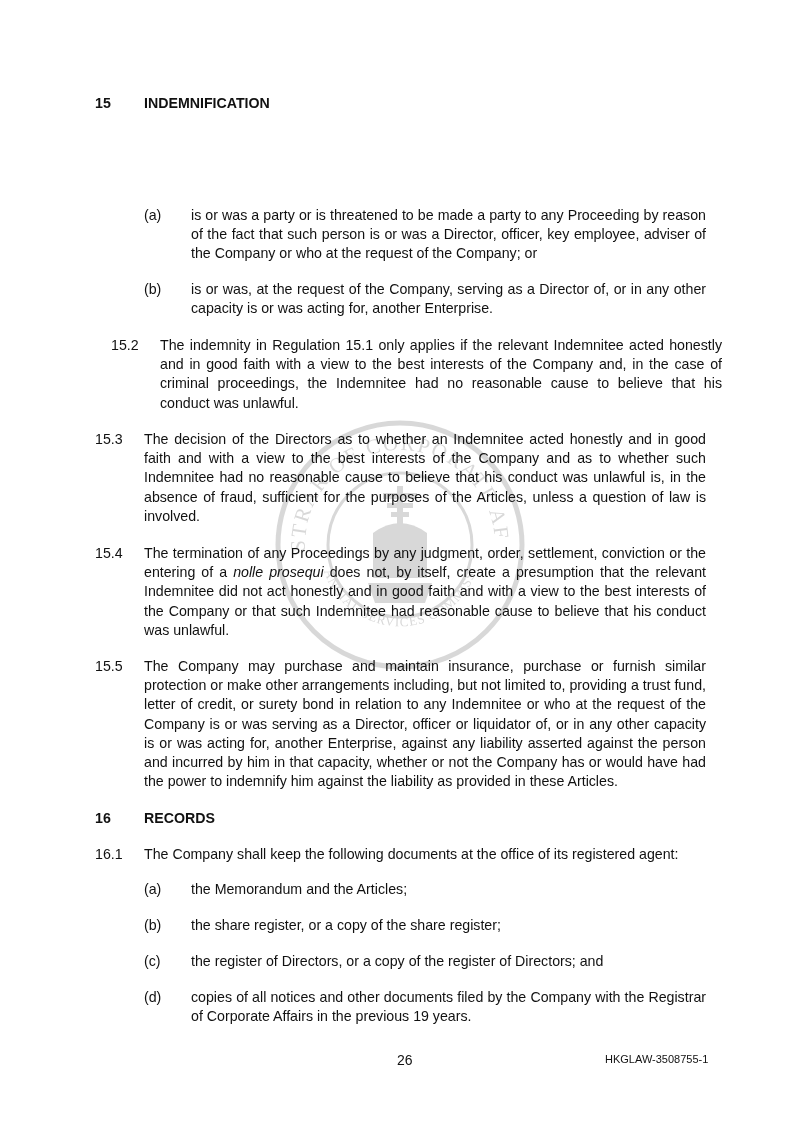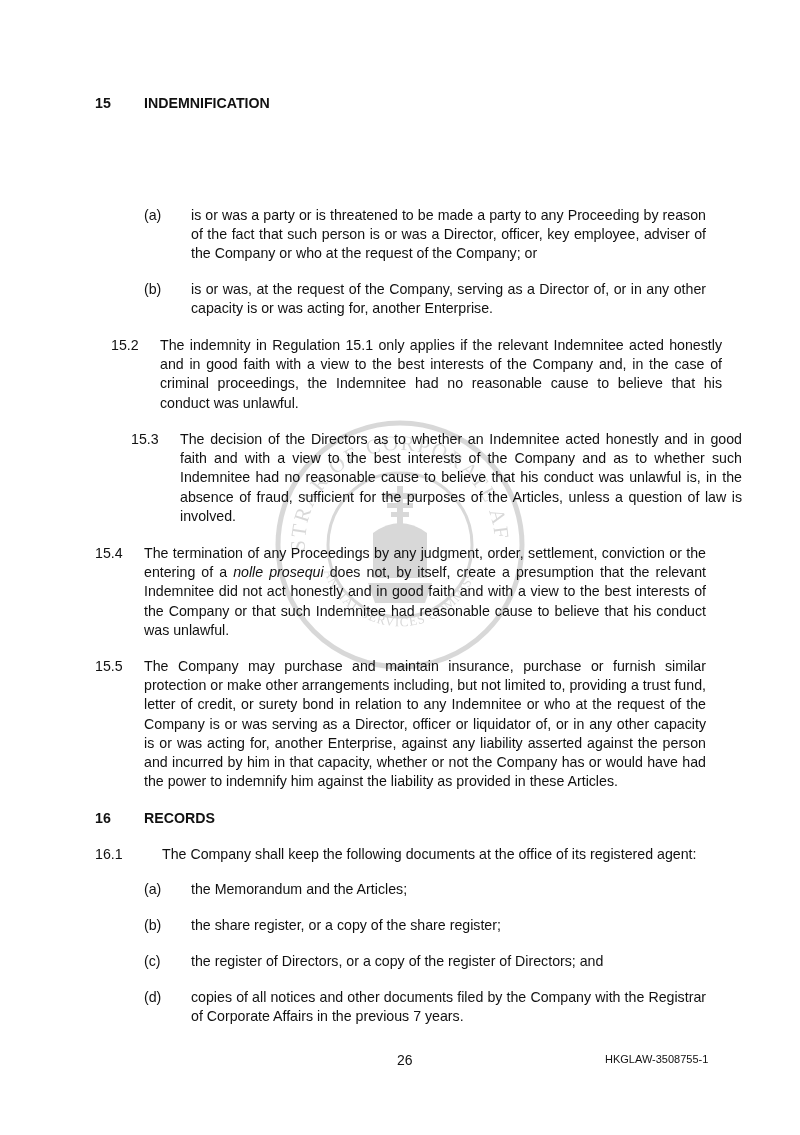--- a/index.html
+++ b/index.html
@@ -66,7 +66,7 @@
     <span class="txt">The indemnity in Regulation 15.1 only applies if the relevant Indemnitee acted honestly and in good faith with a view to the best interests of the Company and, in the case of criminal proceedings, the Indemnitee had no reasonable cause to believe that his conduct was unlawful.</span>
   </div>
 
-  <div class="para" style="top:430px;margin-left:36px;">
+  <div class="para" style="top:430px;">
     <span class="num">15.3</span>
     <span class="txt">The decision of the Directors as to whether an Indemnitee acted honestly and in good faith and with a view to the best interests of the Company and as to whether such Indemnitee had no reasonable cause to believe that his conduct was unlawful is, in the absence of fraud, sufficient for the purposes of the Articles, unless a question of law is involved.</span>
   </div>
---
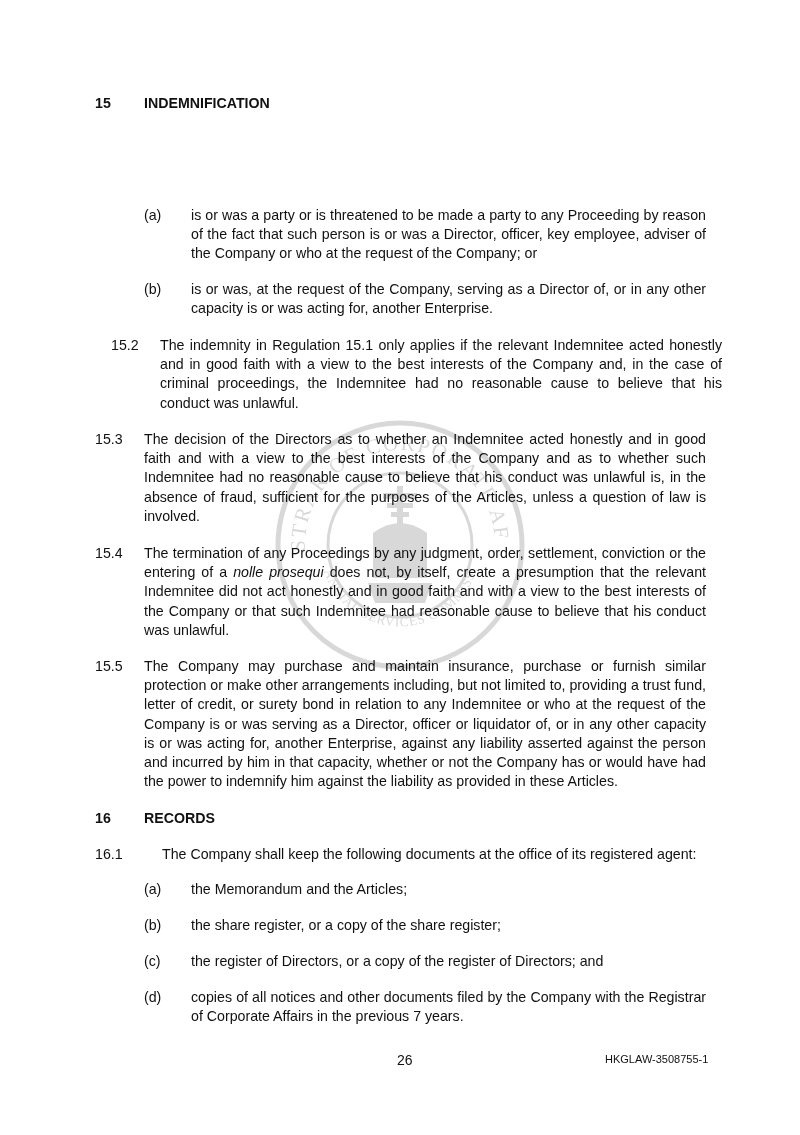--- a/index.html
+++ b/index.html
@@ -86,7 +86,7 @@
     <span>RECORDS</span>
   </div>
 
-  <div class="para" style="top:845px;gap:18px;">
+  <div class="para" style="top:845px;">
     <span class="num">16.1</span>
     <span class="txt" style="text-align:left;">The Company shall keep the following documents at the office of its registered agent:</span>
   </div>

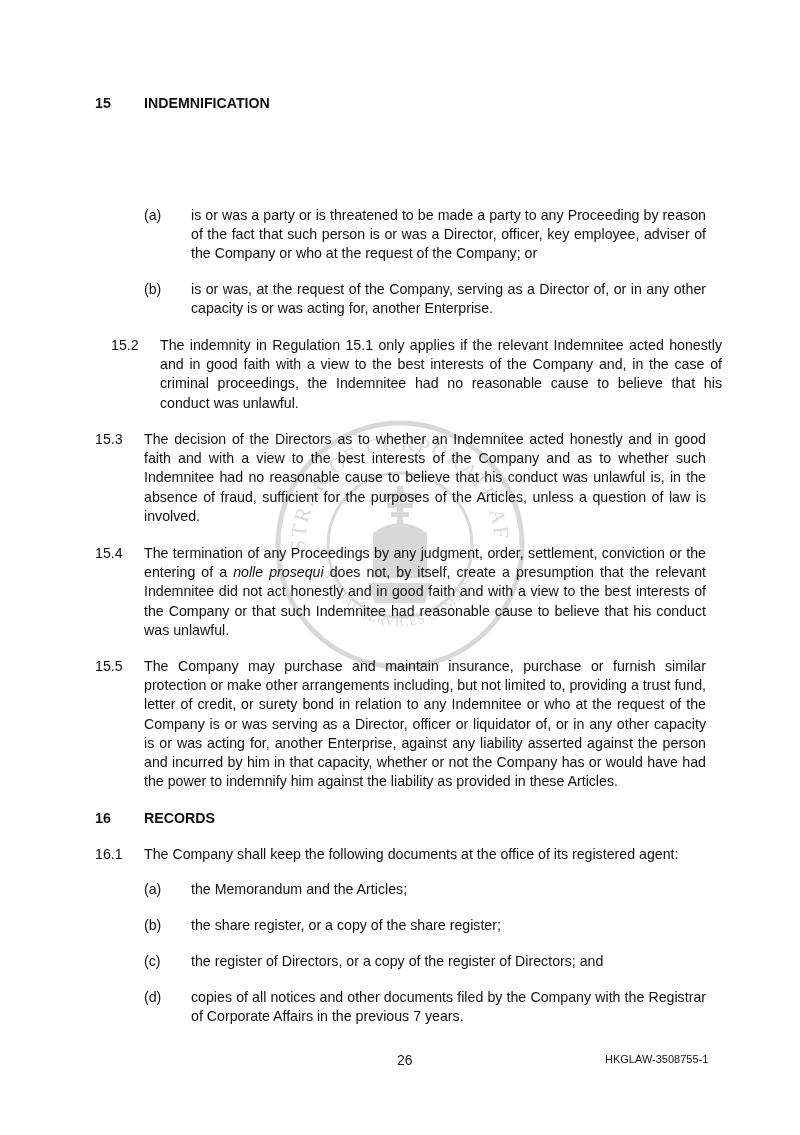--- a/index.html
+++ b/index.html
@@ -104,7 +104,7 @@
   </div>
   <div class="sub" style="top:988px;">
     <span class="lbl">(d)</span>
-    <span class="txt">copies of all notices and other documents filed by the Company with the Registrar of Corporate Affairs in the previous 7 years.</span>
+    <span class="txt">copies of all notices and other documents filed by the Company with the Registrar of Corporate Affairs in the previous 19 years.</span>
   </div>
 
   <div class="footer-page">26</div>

**WORK INSTRUCTION:** A single number is the answer here: how many lines of the material contain the string "that"?

**COMPLETED EXERCISE:** 2